### AIM OF THE EXERCISE
All that is wanted is how many lines in the records below include the string "specialized".

### DATA TO USE

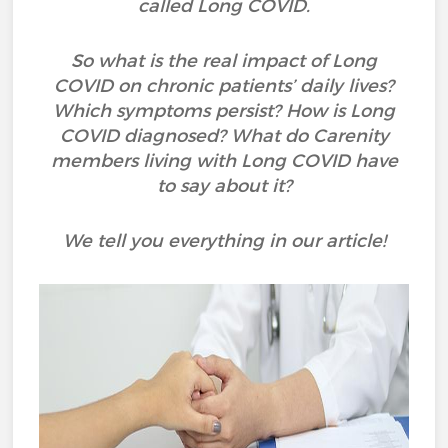
called Long COVID.
So what is the real impact of Long
COVID on chronic patients’ daily lives?
Which symptoms persist? How is Long
COVID diagnosed? What do Carenity
members living with Long COVID have
to say about it?
We tell you everything in our article!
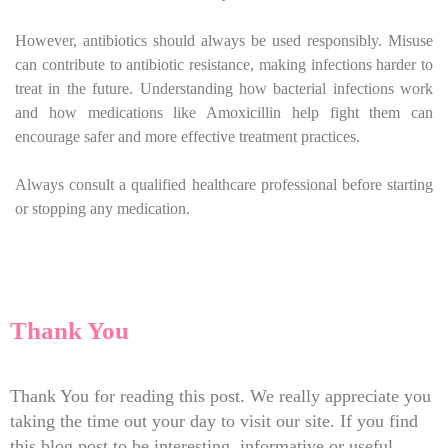
However, antibiotics should always be used responsibly. Misuse
can contribute to antibiotic resistance, making infections harder to
treat in the future. Understanding how bacterial infections work
and how medications like Amoxicillin help fight them can
encourage safer and more effective treatment practices.
Always consult a qualified healthcare professional before starting
or stopping any medication.
Thank You
Thank You for reading this post. We really appreciate you
taking the time out your day to visit our site. If you find
this blog post to be interesting, informative or useful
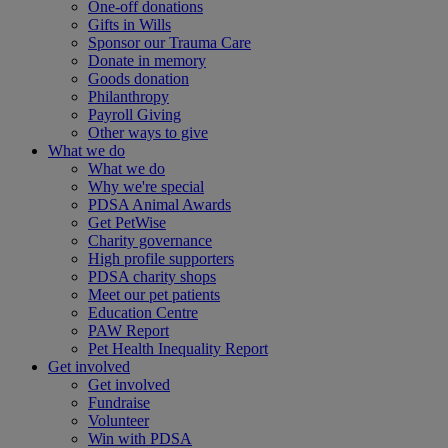
One-off donations
Gifts in Wills
Sponsor our Trauma Care
Donate in memory
Goods donation
Philanthropy
Payroll Giving
Other ways to give
What we do
What we do
Why we're special
PDSA Animal Awards
Get PetWise
Charity governance
High profile supporters
PDSA charity shops
Meet our pet patients
Education Centre
PAW Report
Pet Health Inequality Report
Get involved
Get involved
Fundraise
Volunteer
Win with PDSA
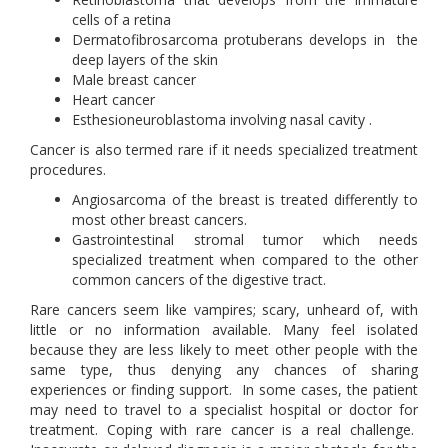
cells of a retina
Dermatofibrosarcoma protuberans develops in the
deep layers of the skin
Male breast cancer
Heart cancer
Esthesioneuroblastoma involving nasal cavity .
Cancer is also termed rare if it needs specialized treatment
procedures.
Angiosarcoma of the breast is treated differently to
most other breast cancers.
Gastrointestinal stromal tumor which needs
specialized treatment when compared to the other
common cancers of the digestive tract.
Rare cancers seem like vampires; scary, unheard of, with
little or no information available. Many feel isolated
because they are less likely to meet other people with the
same type, thus denying any chances of sharing
experiences or finding support. In some cases, the patient
may need to travel to a specialist hospital or doctor for
treatment. Coping with rare cancer is a real challenge.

### PROBLEM SOLUTION
2